— BEGIN THE INPUT —
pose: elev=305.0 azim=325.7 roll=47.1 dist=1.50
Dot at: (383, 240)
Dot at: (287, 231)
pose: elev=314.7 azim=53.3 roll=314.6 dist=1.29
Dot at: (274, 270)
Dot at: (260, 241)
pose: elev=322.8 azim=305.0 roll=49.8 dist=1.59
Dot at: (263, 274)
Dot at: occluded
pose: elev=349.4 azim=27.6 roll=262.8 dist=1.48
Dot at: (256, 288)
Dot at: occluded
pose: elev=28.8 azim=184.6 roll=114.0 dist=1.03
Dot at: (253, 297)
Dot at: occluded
— END THE INPUT —
— BEGIN THE INPUT —
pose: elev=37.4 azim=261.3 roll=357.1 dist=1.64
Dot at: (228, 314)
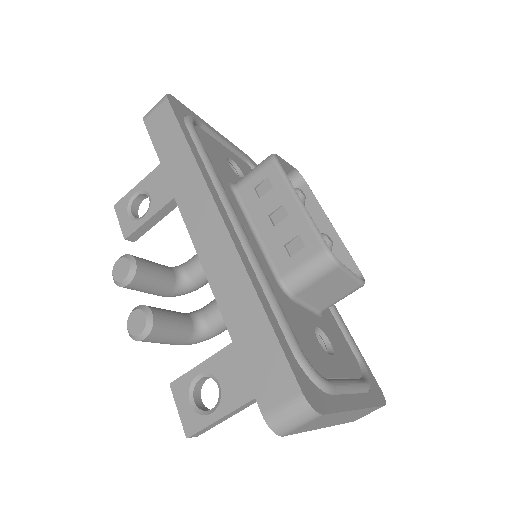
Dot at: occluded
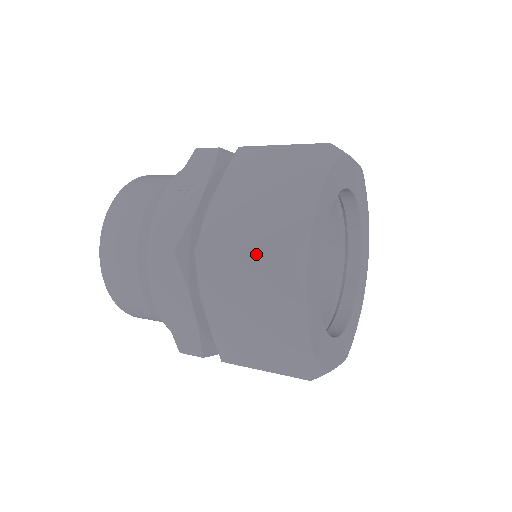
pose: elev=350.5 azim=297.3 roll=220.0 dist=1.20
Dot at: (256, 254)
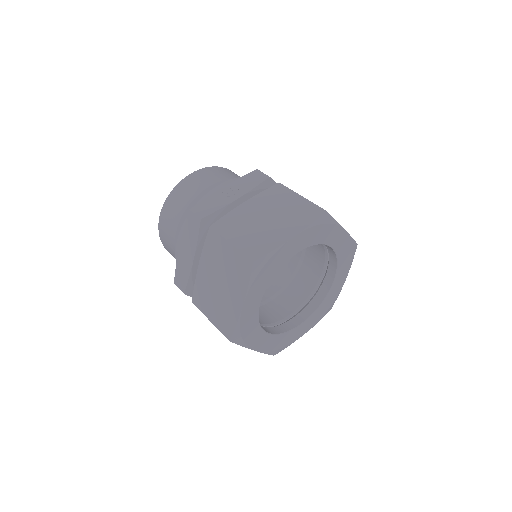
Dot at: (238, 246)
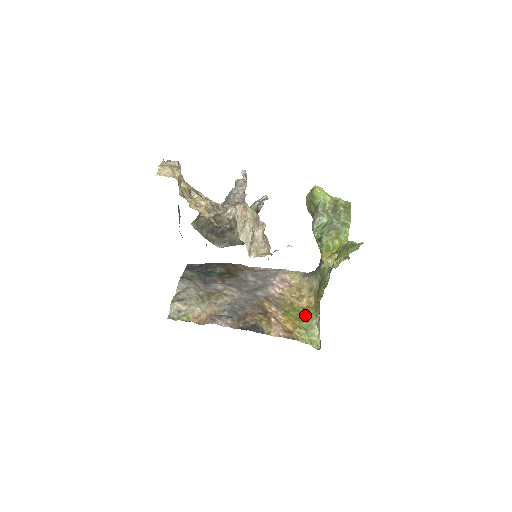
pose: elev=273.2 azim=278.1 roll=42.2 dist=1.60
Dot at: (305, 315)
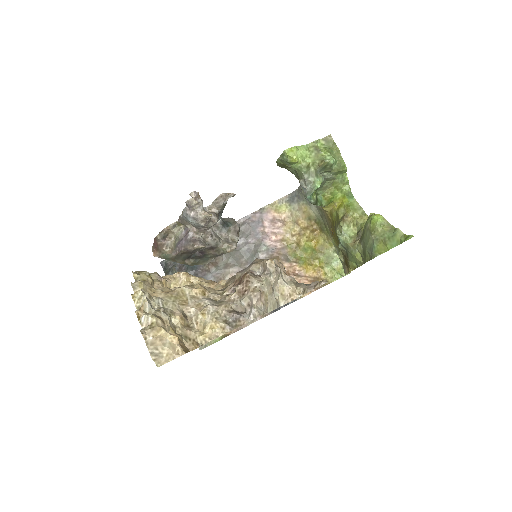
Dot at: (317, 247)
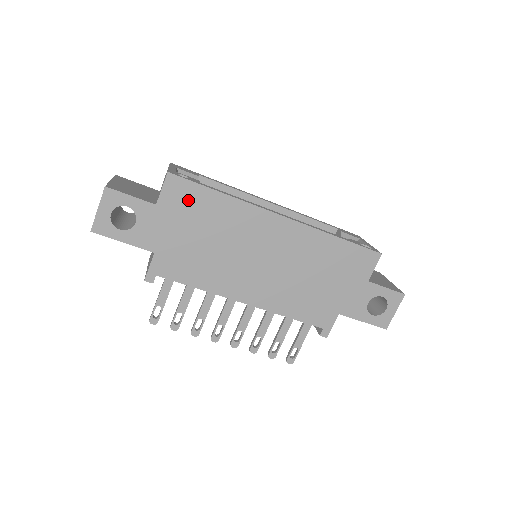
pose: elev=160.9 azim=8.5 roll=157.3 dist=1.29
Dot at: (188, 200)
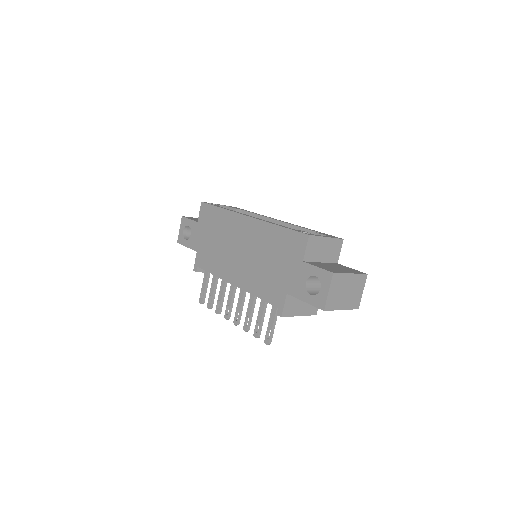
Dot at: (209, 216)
— END THE INPUT —
Starting at the line that contains "pose: elev=350.5 azim=297.3" and ending after the line that contains "Dot at: (209, 216)", write those lines out again with "dist" changed to "distance" and everything else left as is. Omit the pictures.

▶ _CORRECT OUTPUT_:
pose: elev=350.5 azim=297.3 roll=220.0 distance=1.20
Dot at: (256, 254)
Dot at: (238, 246)
pose: elev=273.2 azim=278.1 roll=42.2 distance=1.60
Dot at: (305, 315)
Dot at: (317, 247)
pose: elev=160.9 azim=8.5 roll=157.3 distance=1.29
Dot at: (188, 200)
Dot at: (209, 216)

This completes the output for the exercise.